Blend It: 3 Deliciously Healthy Smoothies For Busy Days
You love food but don’t always have the time to cook up something healthy and nutritious? Don’t worry - neither do we. Luckily, there are simple ways feed your body what it needs in the middle of a hectic day without having to browse through recipes or even wait for the oven to heat up.
Here are a few mouth-watering and colourful blender recipes to get you going, no cooking required and a barely any chopping.
The Breakfast Smoothie: Banana and Oats
We wake up in different ways, and while some of us can’t wait to get out the door and barely have time to sit down for breakfast, others stare into their black cup with sleepy eyes for half an hour. No matter which type you are, this smoothie is easy enough to whip up with your eyes closed and practical enough for you to have on the go.
All you need is a handful of oats, a glass of your favourite orange juice, a ripe banana, and a few strawberries or other berries for a vitamin boost.
Oats is important because it’s one of the most nutritious foods on the planet; with loads of dietary fiber, magnesium, and iron, it’s kind of the perfect breakfast food. The only problem with oats is that it’s thick and gooey - often a bit too much for sleepy heads to swallow down with a smile.
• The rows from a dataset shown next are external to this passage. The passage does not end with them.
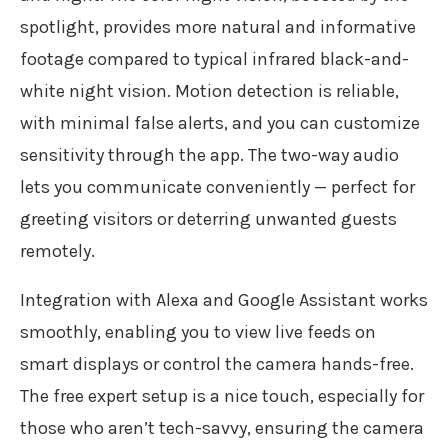
spotlight, provides more natural and informative
footage compared to typical infrared black-and-
white night vision. Motion detection is reliable,
with minimal false alerts, and you can customize
sensitivity through the app. The two-way audio
lets you communicate conveniently — perfect for
greeting visitors or deterring unwanted guests
remotely.
Integration with Alexa and Google Assistant works
smoothly, enabling you to view live feeds on
smart displays or control the camera hands-free.
The free expert setup is a nice touch, especially for
those who aren’t tech-savvy, ensuring the camera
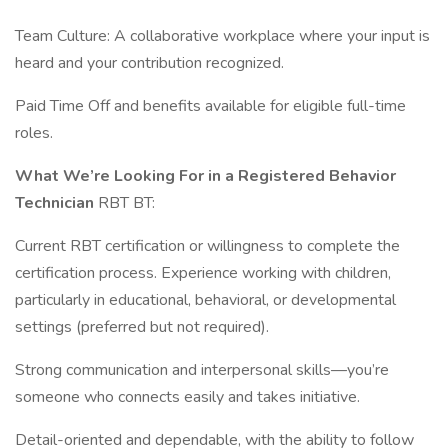
Team Culture: A collaborative workplace where your input is
heard and your contribution recognized.
Paid Time Off and benefits available for eligible full-time
roles.
What We’re Looking For in a Registered Behavior
Technician
RBT BT:
Current RBT certification or willingness to complete the
certification process. Experience working with children,
particularly in educational, behavioral, or developmental
settings (preferred but not required).
Strong communication and interpersonal skills—you’re
someone who connects easily and takes initiative.
Detail-oriented and dependable, with the ability to follow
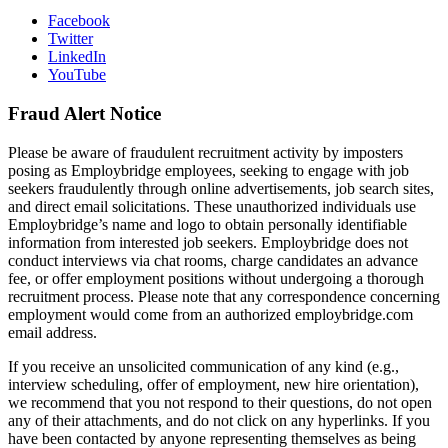
Facebook
Twitter
LinkedIn
YouTube
Fraud Alert Notice
Please be aware of fraudulent recruitment activity by imposters
posing as Employbridge employees, seeking to engage with job
seekers fraudulently through online advertisements, job search sites,
and direct email solicitations. These unauthorized individuals use
Employbridge’s name and logo to obtain personally identifiable
information from interested job seekers. Employbridge does not
conduct interviews via chat rooms, charge candidates an advance
fee, or offer employment positions without undergoing a thorough
recruitment process. Please note that any correspondence concerning
employment would come from an authorized employbridge.com
email address.
If you receive an unsolicited communication of any kind (e.g.,
interview scheduling, offer of employment, new hire orientation),
we recommend that you not respond to their questions, do not open
any of their attachments, and do not click on any hyperlinks. If you
have been contacted by anyone representing themselves as being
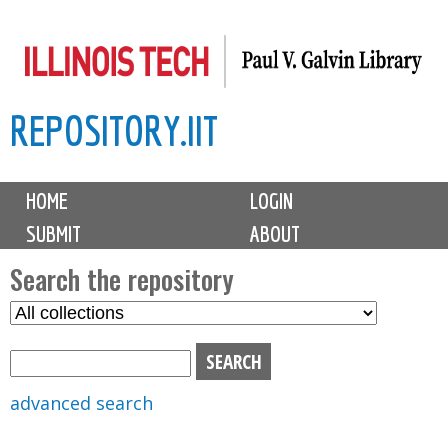
Skip
to
main
REPOSITORY.IIT
content
M
HOME
LOGIN
a
SUBMIT
ABOUT
i
n
Search the repository
m
S
S
e
e
e
n
l
a
u
e
r
advanced search
c
c
t
h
The orange juice gives it a fruity flavor as well as a drinkable texture, while the banana keeps it creamy and adds a bit more vitamins. No more skipping breakfast, in other words.
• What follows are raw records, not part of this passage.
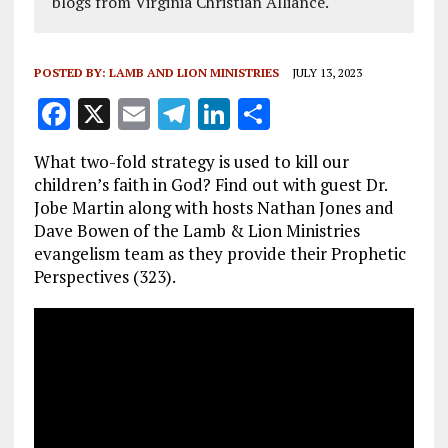
blogs from Virginia Christian Alliance.
POSTED BY:
LAMB AND LION MINISTRIES
JULY 13, 2023
F
X
E
T
Li
S
a
m
el
n
h
What two-fold strategy is used to kill our
ce
ai
e
k
a
children’s faith in God? Find out with guest Dr.
b
l
g
e
re
Jobe Martin along with hosts Nathan Jones and
Dave Bowen of the Lamb & Lion Ministries
o
r
dI
evangelism team as they provide their Prophetic
o
a
n
Perspectives (323).
k
m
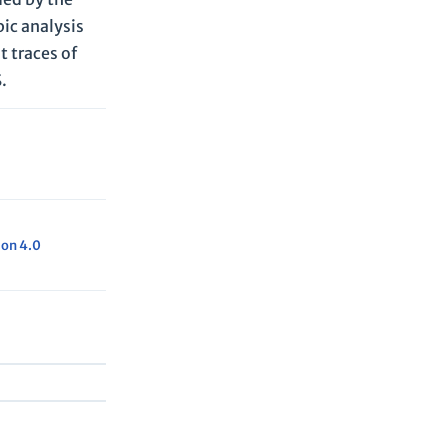
ic analysis
t traces of
.
ion 4.0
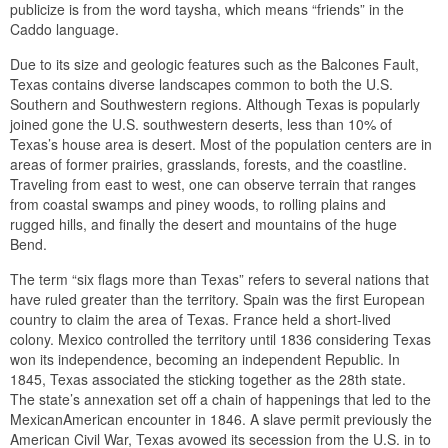
publicize is from the word taysha, which means “friends” in the
Caddo language.
Due to its size and geologic features such as the Balcones Fault,
Texas contains diverse landscapes common to both the U.S.
Southern and Southwestern regions. Although Texas is popularly
joined gone the U.S. southwestern deserts, less than 10% of
Texas’s house area is desert. Most of the population centers are in
areas of former prairies, grasslands, forests, and the coastline.
Traveling from east to west, one can observe terrain that ranges
from coastal swamps and piney woods, to rolling plains and
rugged hills, and finally the desert and mountains of the huge
Bend.
The term “six flags more than Texas” refers to several nations that
have ruled greater than the territory. Spain was the first European
country to claim the area of Texas. France held a short-lived
colony. Mexico controlled the territory until 1836 considering Texas
won its independence, becoming an independent Republic. In
1845, Texas associated the sticking together as the 28th state.
The state’s annexation set off a chain of happenings that led to the
MexicanAmerican encounter in 1846. A slave permit previously the
American Civil War, Texas avowed its secession from the U.S. in to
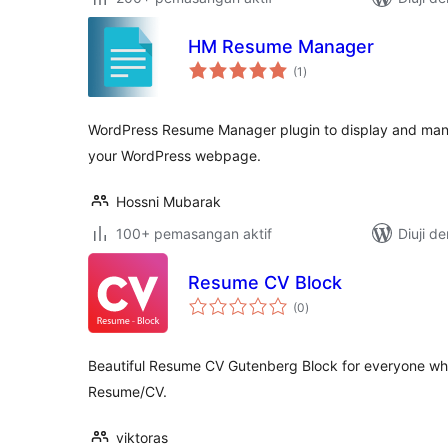
HM Resume Manager
jumlah
(1
)
taraf
WordPress Resume Manager plugin to display and man
your WordPress webpage.
Hossni Mubarak
100+ pemasangan aktif
Diuji d
Resume CV Block
jumlah
(0
)
taraf
Beautiful Resume CV Gutenberg Block for everyone who
Resume/CV.
viktoras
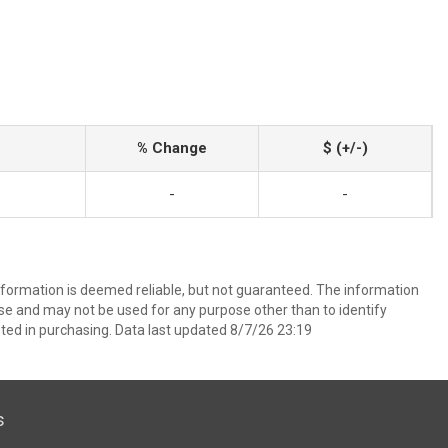
% Change
$ (+/-)
-
-
information is deemed reliable, but not guaranteed. The information
e and may not be used for any purpose other than to identify
ed in purchasing. Data last updated 8/7/26 23:19
s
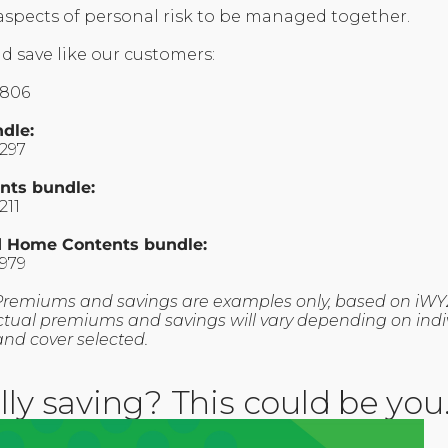
 aspects of personal risk to be managed together.
d save like our customers:
1806
ndle:
1297
nts bundle:
211
nd Home Contents bundle:
1979
Premiums and savings are examples only, based on iWY
. Actual premiums and savings will vary depending on indivi
and cover selected.
lly saving? This could be you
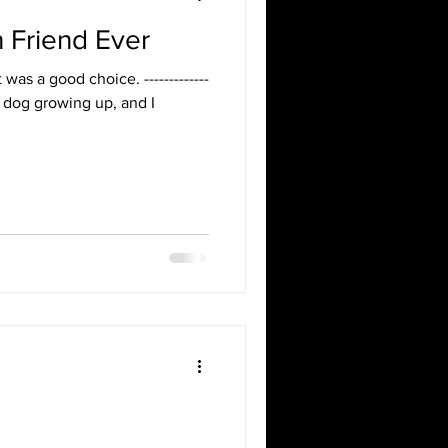
Friend Ever
It was a good choice. -------------
d a dog growing up, and I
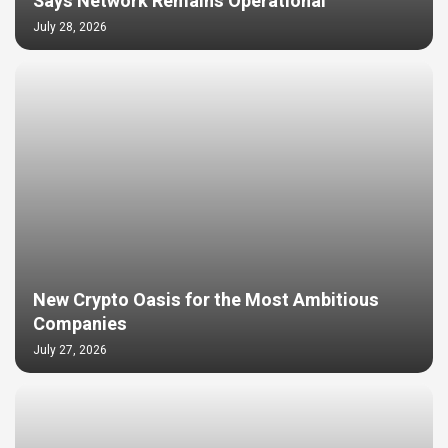
Says Network Remains Operational
July 28, 2026
New Crypto Oasis for the Most Ambitious
Companies
July 27, 2026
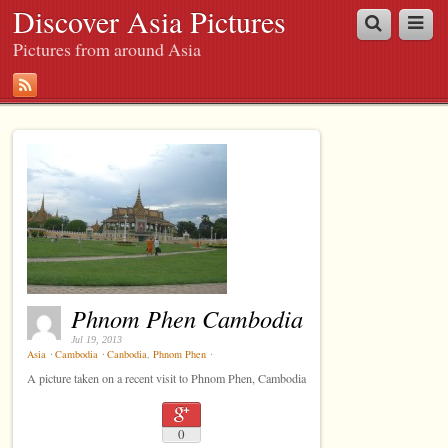
Discover Asia Pictures
Pictures from around Asia
Phnom Phen Cambodia
Jul 19, 2013
Asia
⋅
Cambodia
⋅
Canbodia
,
Phnom Phen
⋅
A picture taken on a recent visit to Phnom Phen, Cambodia
0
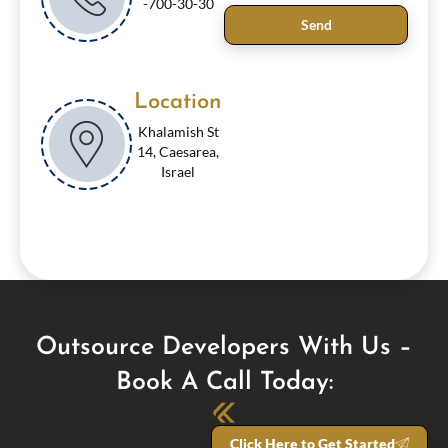
-700-30-30
Send
Location
Khalamish St
14, Caesarea,
Israel
Outsource Developers With Us –
Book A Call Today:
Click Here to Get Started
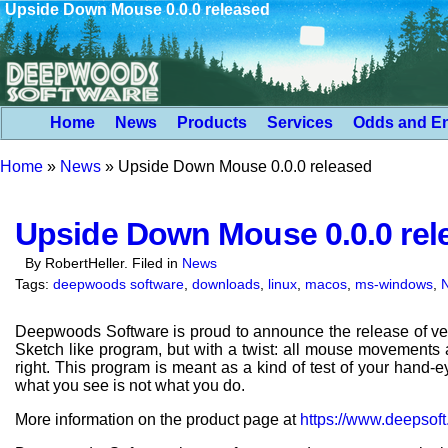
Upside Down Mouse 0.0.0 released
Home
News
Products
Services
Odds and E
Home
»
News
»
Upside Down Mouse 0.0.0 released
Upside Down Mouse 0.0.0 rel
By RobertHeller. Filed in
News
Tags:
deepwoods software
,
downloads
,
linux
,
macos
,
ms-windows
,
Deepwoods Software is proud to announce the release of ve
Sketch like program, but with a twist: all mouse movements ar
right. This program is meant as a kind of test of your hand
what you see is not what you do.
More information on the product page at
https://www.deepso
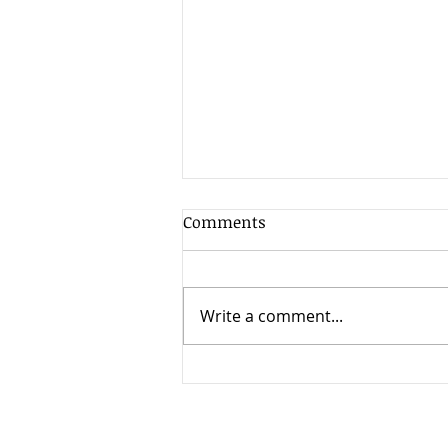
Comments
Write a comment...
SPECIAL EDITION: 4th COVID
Wave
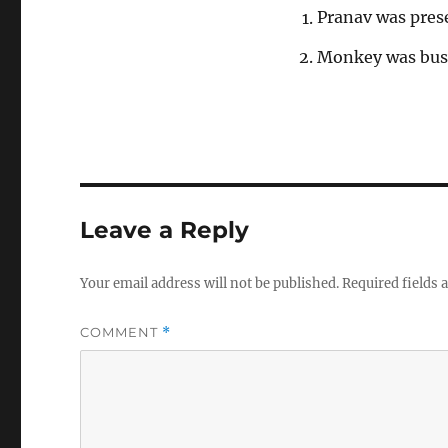
Pranav was pres
Monkey was busy
Leave a Reply
Your email address will not be published.
Required fields
COMMENT
*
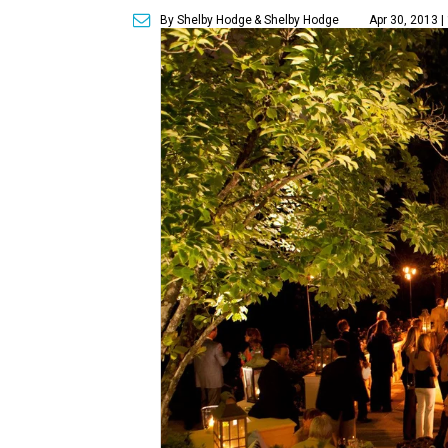
By Shelby Hodge
& Shelby Hodge
Apr 30, 2013 |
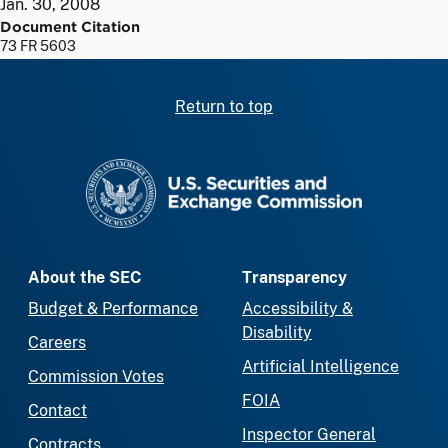
Jan. 30, 2008
Document Citation
73 FR 5603
Return to top
SEC homepage
About the SEC
Transparency
Budget & Performance
Accessibility &
Disability
Careers
Artificial Intelligence
Commission Votes
FOIA
Contact
Inspector General
Contracts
The Pre-Yoga Smoothie: Cucumber and Spinach
Alright, so we’ve been told not to overeat before practising yoga - sometimes, not even at all. It feels a bit unfair, especially when you forgot to eat an hour or two before the practice and are facing your mat with a growling stomach. When you really need something in your system, think green and as light as possible.
Get your blender ready and fill it with two handfuls of spinach, five slices or cucumber, half an avocado, one banana, and the juice of half a lemon for a bit of extra zest.
The Post-Weight Lifting Smoothie: Peanut butter and Banana
After a tough workout, you’re tired and unwilling to do much at all - yet, you need to eat. A piece of bread with peanut butter and a banana will help a bit on the way, but it’s oh-so-boring. This smoothie is super simple, and you’ll get to use that banana in any way.
You need one cup natural yogurt, two tablespoons peanut butter, one banana and a little dash of milk - around the same amount you’d add in your coffee if you’re into that.
It’s going to fill you up and make you feel pleasantly healthy and relaxed, which is just what you’re looking for after a long workout. Add ice to any of these smoothies if you have it, by the way, and remember that the more you add, the thinner its consistency will be.